17. The terminal device of claim 13, wherein the processor is further configured to execute the computer program to:
acquire at least one of: an encoder of a CSI feedback model, a decoder of a CSI feedback model, or a channel estimation model that is allowed to be used, wherein the CSI feedback model and/or the channel estimation model have/has corresponding communication scenario information, and
interact, with the network device, basic information of the CSI feedback model and/or the channel estimation model, the basic information of the CSI feedback model and/or the channel estimation model comprising at least one of: an ID of the CSI feedback model, an ID of the encoder and an ID of the decoder, or an ID of the channel estimation model,
wherein the basic information of the CSI feedback model and/or the channel estimation model is configured by at least one of: an RRC message; a broadcast message; an MAC CE; DCI; or UCI.
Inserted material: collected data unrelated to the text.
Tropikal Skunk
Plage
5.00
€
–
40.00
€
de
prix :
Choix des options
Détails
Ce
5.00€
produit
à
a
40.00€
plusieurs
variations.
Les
18. The terminal device of claim 13, wherein the processor is further configured to execute the computer program to: trigger re-adaptation of the CSI acquisition scheme based on a third monitoring metric, or
the transceiver is further configured to:
transmit trigger information based on the third monitoring metric, the trigger information being used for triggering re-adaptation of the CSI acquisition scheme by the network device, wherein the third monitoring metric comprises at least one of:
data transmission performance;
position information of the terminal device;
CSI model performance of the terminal device;
a hybrid automatic repeat-request (HARQ) state; or
a channel quality condition,
wherein the data transmission performance comprises at least one of: a data throughput rate, a spectral efficiency, a block error rate (BLER), or a bit error rate (BER) of the terminal device.
19. The terminal device of claim 18, wherein the HARQ state comprises a number of HARQ retransmissions and/or a frequency of HARQ retransmissions of the terminal device, or
wherein the channel quality condition comprises at least one of: a signal to noise ratio (SNR), a signal interference noise ratio (SINR), a reference signal receiving power (RSRP), a reference signal received quality (RSRQ), or a received signal strength indication (RSSI). or
wherein the processor is further configured to execute the computer program to: perform, based on a fourth monitoring metric, scenario recognition on the wireless communication environment between the terminal device and the network device, to obtain the communication scenario information.
20. The terminal device of claim 19, wherein the transceiver is further configured to:
transmit the communication scenario information,
wherein the fourth monitoring metric comprises at least one of:
downlink channel information;
position information of the terminal device; or
CSI model performance of the terminal device,
wherein the processor is further configured to execute the computer program to:
request the network device to transmit a reference signal for the scenario recognition;
the transceiver is further configured to receive the reference signal; and
the processor is further configured to execute the computer program to: perform downlink channel measurement based on the reference signal to obtain a downlink channel measurement result, the downlink channel measurement result being used for performing the scenario recognition by the terminal device.